Phylogenetic relationship between TCoV and other coronaviruses pp1ab. The map was generated by Phylip at http://www.genebee.msu.su/services/phtree_full.html. Sequences of pp1ab of coronaviruses were used for analysis. The sequences accession numbers are listed at the end of the article.

Subgenomic mRNA detection for TCoV

Based on the location of TRS on the genome, it was predicted that 5 subgenomic mRNA would be produced for structure and accessory gene translation (Fig. 1).

To confirm predicted sgRNA production for TCoV, total RNA was isolated from mock or ATCC-infected turkey small intestines and used for Northern blotting with 32P-labeled PCR probe specific for the N gene. Fig. 3 shows 7 RNA bands detected in the ATCC infected sample, but not in the mock-infected sample, indicating the specificity of the probe. Based on predicted sizes for genomic and subgenomic RNA, one band was assigned to genomic RNA and five bands were assigned to sgRNA 2–6 for expression of S, E, M, 5, and N proteins. One extra band whose size was smaller than genomic RNA was assumed to be a defect interfering (DI) RNA. DI RNA has been detected in other coronavirus-infected cells and was assumed to be the template switch products during replication.

Fig. 3

Northern blotting of total RNA isolated from TCoV infected turkey small intestines. Total RNA (10 μg) was isolated from mock or ATCC infected turkey small intestines 3 days post infection, separated on 1% agarose gel, transferred onto nitrocellulose membrane, and detected with 32P labeled PCR probe corresponding to N gene. The sizes (kb) on the right indicate the predicted size of genomic and subgenomic RNA. X indicates assumed DI RNA.

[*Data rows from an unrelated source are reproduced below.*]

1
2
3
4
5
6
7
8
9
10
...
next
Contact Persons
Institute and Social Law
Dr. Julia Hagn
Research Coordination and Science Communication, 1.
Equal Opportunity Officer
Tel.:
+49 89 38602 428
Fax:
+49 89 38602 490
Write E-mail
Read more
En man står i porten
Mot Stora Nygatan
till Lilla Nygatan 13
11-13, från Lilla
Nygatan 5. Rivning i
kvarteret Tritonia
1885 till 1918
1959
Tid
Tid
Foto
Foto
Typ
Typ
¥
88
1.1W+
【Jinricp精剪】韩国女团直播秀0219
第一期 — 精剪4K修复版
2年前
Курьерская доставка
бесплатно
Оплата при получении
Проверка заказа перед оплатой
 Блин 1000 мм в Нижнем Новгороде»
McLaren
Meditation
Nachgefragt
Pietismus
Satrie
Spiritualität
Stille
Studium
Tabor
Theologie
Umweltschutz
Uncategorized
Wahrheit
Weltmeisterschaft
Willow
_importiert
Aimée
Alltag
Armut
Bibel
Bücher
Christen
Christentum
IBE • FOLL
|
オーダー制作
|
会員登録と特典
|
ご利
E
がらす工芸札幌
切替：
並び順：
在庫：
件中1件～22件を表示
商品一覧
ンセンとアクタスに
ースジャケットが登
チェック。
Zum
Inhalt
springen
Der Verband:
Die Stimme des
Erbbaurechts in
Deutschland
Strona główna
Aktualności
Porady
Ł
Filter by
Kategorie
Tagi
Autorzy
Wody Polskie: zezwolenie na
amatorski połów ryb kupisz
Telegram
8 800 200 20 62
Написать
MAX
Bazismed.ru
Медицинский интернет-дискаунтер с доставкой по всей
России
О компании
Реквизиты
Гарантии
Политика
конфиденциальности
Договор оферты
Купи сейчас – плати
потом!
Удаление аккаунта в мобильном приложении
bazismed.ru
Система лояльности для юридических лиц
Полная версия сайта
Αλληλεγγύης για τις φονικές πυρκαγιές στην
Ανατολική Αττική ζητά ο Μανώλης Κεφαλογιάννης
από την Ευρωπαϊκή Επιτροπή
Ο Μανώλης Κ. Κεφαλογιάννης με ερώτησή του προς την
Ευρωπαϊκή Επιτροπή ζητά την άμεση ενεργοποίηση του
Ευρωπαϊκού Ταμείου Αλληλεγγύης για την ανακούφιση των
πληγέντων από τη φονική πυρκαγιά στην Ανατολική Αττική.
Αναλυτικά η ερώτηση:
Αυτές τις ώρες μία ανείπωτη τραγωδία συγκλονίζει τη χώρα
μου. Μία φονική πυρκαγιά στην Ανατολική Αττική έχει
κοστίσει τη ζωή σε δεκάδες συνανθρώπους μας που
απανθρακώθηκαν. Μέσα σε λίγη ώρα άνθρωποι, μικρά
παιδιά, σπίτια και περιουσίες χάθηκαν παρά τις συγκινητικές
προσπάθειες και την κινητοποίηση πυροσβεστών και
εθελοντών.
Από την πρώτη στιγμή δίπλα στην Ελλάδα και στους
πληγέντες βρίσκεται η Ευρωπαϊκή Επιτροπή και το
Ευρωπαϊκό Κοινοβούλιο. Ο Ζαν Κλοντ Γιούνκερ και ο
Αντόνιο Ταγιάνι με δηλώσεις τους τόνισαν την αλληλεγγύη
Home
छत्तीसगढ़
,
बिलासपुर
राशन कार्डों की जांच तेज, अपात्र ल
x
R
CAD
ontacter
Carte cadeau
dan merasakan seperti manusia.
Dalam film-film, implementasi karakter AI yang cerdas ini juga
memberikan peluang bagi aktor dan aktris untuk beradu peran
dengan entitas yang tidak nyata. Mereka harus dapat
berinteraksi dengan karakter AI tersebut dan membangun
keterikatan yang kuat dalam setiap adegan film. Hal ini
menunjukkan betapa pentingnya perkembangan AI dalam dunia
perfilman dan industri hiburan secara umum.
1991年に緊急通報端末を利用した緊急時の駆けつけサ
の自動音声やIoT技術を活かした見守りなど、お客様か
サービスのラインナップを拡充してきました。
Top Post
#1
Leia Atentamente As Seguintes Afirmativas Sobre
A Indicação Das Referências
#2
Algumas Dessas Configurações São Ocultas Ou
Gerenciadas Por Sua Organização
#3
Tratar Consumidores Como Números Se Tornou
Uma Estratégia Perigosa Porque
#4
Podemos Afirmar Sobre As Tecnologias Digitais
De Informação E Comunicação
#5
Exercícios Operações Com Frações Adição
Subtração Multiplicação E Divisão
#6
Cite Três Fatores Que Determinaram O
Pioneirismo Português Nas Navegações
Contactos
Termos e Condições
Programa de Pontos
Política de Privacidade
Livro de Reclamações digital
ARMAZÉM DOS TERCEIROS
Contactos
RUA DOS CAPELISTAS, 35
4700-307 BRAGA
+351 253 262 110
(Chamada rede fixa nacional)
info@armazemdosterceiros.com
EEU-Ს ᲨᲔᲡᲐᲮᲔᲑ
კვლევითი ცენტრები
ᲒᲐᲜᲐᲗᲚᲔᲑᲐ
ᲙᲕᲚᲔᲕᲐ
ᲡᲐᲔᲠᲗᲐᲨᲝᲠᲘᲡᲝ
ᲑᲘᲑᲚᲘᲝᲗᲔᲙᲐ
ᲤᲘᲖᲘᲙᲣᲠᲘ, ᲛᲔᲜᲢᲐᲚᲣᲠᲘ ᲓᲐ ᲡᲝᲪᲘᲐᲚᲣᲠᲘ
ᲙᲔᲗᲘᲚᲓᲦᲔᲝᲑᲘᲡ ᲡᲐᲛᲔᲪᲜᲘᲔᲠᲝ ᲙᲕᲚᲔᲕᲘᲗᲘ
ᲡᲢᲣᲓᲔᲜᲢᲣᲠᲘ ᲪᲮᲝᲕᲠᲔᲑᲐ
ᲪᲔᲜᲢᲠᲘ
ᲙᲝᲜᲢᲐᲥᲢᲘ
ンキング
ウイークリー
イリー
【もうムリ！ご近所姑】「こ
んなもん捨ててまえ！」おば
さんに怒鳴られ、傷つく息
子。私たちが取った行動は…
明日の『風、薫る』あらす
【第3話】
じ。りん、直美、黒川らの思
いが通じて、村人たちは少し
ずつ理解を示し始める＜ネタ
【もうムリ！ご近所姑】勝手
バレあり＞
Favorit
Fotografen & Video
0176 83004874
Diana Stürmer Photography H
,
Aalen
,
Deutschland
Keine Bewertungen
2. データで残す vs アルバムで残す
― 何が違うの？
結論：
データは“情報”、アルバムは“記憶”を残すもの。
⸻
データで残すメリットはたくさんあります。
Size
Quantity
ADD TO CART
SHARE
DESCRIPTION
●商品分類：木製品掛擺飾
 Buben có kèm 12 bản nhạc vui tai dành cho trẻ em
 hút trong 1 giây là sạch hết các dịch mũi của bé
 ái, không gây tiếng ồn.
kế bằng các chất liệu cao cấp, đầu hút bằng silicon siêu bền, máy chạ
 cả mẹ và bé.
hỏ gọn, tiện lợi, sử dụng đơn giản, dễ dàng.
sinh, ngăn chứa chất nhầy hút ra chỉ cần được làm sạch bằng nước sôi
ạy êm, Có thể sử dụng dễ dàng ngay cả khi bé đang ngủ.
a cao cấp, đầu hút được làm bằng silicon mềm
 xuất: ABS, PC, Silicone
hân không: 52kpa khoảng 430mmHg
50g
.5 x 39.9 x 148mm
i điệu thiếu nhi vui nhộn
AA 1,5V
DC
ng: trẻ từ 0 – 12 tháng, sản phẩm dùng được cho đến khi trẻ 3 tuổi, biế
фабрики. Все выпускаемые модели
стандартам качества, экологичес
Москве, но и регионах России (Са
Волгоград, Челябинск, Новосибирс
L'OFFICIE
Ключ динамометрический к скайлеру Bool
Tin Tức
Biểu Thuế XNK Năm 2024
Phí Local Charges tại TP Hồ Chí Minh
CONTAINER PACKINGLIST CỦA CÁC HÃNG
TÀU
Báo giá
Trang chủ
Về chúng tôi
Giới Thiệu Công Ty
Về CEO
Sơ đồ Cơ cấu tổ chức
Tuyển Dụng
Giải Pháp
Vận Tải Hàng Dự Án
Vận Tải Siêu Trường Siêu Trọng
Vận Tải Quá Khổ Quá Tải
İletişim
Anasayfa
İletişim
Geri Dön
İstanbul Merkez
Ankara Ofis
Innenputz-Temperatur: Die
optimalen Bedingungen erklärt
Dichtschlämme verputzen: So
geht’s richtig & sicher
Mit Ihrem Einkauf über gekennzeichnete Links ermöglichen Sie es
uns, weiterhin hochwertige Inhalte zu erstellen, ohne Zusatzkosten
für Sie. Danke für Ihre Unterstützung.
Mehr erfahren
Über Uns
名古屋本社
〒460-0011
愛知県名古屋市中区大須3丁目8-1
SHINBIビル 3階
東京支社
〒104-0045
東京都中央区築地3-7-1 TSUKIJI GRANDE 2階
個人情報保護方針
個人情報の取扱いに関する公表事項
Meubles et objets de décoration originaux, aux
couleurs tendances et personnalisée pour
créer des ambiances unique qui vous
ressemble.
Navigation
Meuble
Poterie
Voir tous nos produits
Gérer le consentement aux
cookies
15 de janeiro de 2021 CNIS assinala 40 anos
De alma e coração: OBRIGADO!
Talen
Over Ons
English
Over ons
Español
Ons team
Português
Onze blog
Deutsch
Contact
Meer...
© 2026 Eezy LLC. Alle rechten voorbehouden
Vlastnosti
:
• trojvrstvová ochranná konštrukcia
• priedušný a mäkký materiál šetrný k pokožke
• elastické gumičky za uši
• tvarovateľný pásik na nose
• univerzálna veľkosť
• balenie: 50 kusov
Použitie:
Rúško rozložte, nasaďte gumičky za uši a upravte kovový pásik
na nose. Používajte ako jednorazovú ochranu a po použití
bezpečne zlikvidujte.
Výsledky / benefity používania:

Because TRS in sgRNA could be derived from template switch between leader and body TRS, we aimed to determine potential switch position by analyzing sequences flanking the TRS region in each sgRNA. Fig. 4 is a summary of partial sequences flanking the TRS region for each sgRNA. It was noticed that the TRS (CUUAACAAA) of the S gene sgRNA was identical to the TRS of the leader, but different from the body TRS by one nucleotide (CUgAACAAA). This suggested that the template switch was downstream of CUU on the leader TRS. The TRS of the remaining sgRNA was the same as for the leader and the body TRS, implying the template switch could have occurred anywhere within CUUAACAAA. As expected, genes 3a, 3b, and 3c (E) shared the same sgRNA for translation; genes 4a (M), 4b, and 4c shared the same sgRNA; genes 5a and 5b shared the same sgRNA; genes 6a (N) and 6b shared the same sgRNA. Determination of weather or not the predicted 3a, 3b, 4b, 4c, 5b, and 6b were expressed require experimental confirmation and hence their biological functions during replication and pathogenesis.

Fig. 4

Sequences flanking TRS region for TCoV sgRNA. The partial sequences display each sgRNA for ATCC isolate. For each sgRNA, partial genomic leader (gL) and body (gS, gE, gM, g5, and gN) sequences are displayed above and below sgRNA. The star (*) indicates identical nucleotide and the box indicates TRS region where template switch is assumed to occur.

Conclusion

In conclusion, our data of completed TCoV polyprotein gene sequence and the assembly of the first full-length genome of TCoV support the classification of TCoV as a group 3 coronavirus. The completed genome sequences of two TCoV isolates will aid our understanding of coronavirus in terms of molecular evolution and molecular pathogenesis. It will also provide a strong basis for the development of up-dated molecular diagnostics and recombinant or DNA-based vaccines for the control and prevention of TCoV infection in turkey flocks.